(Material supplied):
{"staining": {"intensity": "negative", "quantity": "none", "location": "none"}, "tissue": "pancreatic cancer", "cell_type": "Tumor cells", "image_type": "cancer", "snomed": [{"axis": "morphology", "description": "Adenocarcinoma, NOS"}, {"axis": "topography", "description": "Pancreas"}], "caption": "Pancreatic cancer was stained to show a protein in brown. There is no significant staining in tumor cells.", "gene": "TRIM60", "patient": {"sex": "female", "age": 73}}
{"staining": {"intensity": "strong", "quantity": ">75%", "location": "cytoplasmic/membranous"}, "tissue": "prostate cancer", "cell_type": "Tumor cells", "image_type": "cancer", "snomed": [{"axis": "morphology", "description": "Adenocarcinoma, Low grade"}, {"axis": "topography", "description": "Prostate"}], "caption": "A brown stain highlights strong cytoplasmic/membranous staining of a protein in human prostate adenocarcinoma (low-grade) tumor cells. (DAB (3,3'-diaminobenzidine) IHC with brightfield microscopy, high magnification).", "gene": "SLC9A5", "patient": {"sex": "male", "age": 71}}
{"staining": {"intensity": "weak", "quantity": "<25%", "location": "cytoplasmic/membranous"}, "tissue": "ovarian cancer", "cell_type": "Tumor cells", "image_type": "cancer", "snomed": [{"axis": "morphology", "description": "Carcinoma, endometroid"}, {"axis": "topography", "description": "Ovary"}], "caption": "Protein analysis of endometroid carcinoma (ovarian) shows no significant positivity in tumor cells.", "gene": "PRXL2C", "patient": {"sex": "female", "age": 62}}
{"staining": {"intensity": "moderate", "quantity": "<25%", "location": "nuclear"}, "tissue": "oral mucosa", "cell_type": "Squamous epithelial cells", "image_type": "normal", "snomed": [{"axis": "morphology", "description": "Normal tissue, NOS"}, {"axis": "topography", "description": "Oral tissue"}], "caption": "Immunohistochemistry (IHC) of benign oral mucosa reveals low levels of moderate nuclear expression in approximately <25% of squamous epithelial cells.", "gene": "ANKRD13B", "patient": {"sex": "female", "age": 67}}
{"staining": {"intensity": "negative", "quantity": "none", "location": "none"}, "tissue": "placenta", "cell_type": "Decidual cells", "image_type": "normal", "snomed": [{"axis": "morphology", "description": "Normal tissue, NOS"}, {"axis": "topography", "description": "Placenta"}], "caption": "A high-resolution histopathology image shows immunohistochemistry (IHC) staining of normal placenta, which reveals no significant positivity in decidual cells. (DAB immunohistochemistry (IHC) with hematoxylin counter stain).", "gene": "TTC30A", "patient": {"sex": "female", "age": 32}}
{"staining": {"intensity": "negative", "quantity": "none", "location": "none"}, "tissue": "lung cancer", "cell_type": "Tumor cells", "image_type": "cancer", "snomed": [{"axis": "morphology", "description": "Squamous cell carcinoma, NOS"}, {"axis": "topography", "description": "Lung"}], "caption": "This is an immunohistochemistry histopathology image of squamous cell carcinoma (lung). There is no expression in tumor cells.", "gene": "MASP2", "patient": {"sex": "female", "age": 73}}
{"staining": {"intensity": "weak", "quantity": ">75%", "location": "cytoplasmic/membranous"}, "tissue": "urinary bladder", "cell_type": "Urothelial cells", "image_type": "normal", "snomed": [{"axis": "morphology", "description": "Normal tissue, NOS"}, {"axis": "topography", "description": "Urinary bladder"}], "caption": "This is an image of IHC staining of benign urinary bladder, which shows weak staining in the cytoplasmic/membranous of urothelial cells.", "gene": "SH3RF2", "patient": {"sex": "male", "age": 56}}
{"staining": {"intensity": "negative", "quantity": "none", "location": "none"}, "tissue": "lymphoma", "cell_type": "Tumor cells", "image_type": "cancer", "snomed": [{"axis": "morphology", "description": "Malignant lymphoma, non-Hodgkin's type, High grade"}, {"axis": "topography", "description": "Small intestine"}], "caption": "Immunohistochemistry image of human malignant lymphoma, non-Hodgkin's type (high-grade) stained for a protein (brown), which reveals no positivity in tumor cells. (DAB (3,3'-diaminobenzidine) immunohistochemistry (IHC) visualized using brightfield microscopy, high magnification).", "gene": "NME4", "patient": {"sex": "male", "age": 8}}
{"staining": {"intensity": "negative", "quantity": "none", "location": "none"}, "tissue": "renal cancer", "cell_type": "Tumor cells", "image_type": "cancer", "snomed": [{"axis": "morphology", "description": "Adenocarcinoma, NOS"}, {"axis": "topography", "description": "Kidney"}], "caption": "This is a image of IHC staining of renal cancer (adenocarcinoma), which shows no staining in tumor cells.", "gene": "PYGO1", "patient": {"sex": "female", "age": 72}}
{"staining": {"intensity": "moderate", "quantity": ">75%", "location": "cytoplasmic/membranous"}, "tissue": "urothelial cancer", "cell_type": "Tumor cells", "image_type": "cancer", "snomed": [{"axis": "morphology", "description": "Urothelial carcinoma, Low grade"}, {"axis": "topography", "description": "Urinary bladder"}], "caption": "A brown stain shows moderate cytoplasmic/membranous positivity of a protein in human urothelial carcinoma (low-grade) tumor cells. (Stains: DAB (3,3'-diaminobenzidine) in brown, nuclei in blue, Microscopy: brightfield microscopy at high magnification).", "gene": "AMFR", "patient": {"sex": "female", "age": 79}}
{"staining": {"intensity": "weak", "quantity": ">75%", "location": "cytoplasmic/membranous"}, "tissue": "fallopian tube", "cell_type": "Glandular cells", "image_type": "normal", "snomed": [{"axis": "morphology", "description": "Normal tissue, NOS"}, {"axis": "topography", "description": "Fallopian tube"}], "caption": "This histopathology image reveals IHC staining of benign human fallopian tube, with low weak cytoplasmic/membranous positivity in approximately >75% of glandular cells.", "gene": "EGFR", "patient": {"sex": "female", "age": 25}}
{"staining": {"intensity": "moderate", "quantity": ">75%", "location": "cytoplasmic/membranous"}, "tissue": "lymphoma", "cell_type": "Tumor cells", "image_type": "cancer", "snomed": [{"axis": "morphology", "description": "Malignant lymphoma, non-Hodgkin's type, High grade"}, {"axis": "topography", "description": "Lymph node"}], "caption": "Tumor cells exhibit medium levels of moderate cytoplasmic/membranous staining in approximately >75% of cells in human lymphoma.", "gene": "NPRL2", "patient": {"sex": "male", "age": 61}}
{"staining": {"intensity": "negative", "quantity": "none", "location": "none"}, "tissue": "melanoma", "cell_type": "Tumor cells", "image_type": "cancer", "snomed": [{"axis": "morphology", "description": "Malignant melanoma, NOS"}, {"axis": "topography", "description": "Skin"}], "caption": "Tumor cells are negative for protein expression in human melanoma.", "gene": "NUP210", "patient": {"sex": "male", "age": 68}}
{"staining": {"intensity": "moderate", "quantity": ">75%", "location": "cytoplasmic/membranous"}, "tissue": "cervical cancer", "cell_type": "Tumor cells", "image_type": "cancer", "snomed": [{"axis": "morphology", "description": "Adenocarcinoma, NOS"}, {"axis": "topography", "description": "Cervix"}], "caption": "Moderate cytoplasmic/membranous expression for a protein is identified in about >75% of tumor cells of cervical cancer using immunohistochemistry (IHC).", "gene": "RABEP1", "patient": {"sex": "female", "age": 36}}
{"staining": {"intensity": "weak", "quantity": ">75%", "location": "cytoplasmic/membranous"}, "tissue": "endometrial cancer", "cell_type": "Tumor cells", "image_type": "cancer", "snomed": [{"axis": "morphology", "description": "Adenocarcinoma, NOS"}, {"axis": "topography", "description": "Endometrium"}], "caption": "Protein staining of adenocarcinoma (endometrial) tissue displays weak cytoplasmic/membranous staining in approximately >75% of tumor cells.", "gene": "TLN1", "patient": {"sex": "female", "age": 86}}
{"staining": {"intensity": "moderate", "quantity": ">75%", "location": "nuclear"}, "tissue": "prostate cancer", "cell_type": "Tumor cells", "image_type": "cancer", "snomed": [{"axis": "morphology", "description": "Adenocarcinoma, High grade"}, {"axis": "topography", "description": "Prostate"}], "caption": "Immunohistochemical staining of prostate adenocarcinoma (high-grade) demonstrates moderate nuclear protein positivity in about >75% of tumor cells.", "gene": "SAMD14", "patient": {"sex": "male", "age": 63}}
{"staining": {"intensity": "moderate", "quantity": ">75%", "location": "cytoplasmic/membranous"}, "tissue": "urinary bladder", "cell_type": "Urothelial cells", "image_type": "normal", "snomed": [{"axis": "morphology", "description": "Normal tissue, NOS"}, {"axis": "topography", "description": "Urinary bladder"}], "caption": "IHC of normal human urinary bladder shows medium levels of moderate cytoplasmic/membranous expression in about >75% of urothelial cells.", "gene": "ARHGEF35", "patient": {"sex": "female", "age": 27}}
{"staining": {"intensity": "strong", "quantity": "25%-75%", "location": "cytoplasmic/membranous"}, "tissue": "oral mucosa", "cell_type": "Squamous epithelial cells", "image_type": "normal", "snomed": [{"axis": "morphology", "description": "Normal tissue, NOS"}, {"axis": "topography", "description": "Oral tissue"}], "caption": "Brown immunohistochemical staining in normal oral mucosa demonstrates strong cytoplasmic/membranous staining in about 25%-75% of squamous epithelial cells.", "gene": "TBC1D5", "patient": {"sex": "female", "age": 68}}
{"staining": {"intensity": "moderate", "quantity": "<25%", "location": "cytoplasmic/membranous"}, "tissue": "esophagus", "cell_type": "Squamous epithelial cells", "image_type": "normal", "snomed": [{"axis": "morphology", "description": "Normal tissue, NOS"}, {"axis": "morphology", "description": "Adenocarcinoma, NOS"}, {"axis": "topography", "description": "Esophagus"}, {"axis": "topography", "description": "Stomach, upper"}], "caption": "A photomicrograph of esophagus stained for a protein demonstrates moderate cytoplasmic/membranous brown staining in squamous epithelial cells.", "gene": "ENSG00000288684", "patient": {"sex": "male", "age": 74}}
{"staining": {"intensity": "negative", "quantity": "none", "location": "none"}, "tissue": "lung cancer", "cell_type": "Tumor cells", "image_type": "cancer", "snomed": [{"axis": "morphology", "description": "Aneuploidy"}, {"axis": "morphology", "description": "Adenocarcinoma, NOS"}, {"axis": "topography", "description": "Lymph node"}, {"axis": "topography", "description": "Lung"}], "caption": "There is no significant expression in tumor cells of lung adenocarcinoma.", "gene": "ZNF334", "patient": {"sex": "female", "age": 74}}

(Aim of the task): Looking at the records above, return exactly the lines from the line with "cells exhibit medium" to the line with "cytoplasmic/membranous expression for", both ends included.

(Answer section):
{"staining": {"intensity": "moderate", "quantity": ">75%", "location": "cytoplasmic/membranous"}, "tissue": "lymphoma", "cell_type": "Tumor cells", "image_type": "cancer", "snomed": [{"axis": "morphology", "description": "Malignant lymphoma, non-Hodgkin's type, High grade"}, {"axis": "topography", "description": "Lymph node"}], "caption": "Tumor cells exhibit medium levels of moderate cytoplasmic/membranous staining in approximately >75% of cells in human lymphoma.", "gene": "NPRL2", "patient": {"sex": "male", "age": 61}}
{"staining": {"intensity": "negative", "quantity": "none", "location": "none"}, "tissue": "melanoma", "cell_type": "Tumor cells", "image_type": "cancer", "snomed": [{"axis": "morphology", "description": "Malignant melanoma, NOS"}, {"axis": "topography", "description": "Skin"}], "caption": "Tumor cells are negative for protein expression in human melanoma.", "gene": "NUP210", "patient": {"sex": "male", "age": 68}}
{"staining": {"intensity": "moderate", "quantity": ">75%", "location": "cytoplasmic/membranous"}, "tissue": "cervical cancer", "cell_type": "Tumor cells", "image_type": "cancer", "snomed": [{"axis": "morphology", "description": "Adenocarcinoma, NOS"}, {"axis": "topography", "description": "Cervix"}], "caption": "Moderate cytoplasmic/membranous expression for a protein is identified in about >75% of tumor cells of cervical cancer using immunohistochemistry (IHC).", "gene": "RABEP1", "patient": {"sex": "female", "age": 36}}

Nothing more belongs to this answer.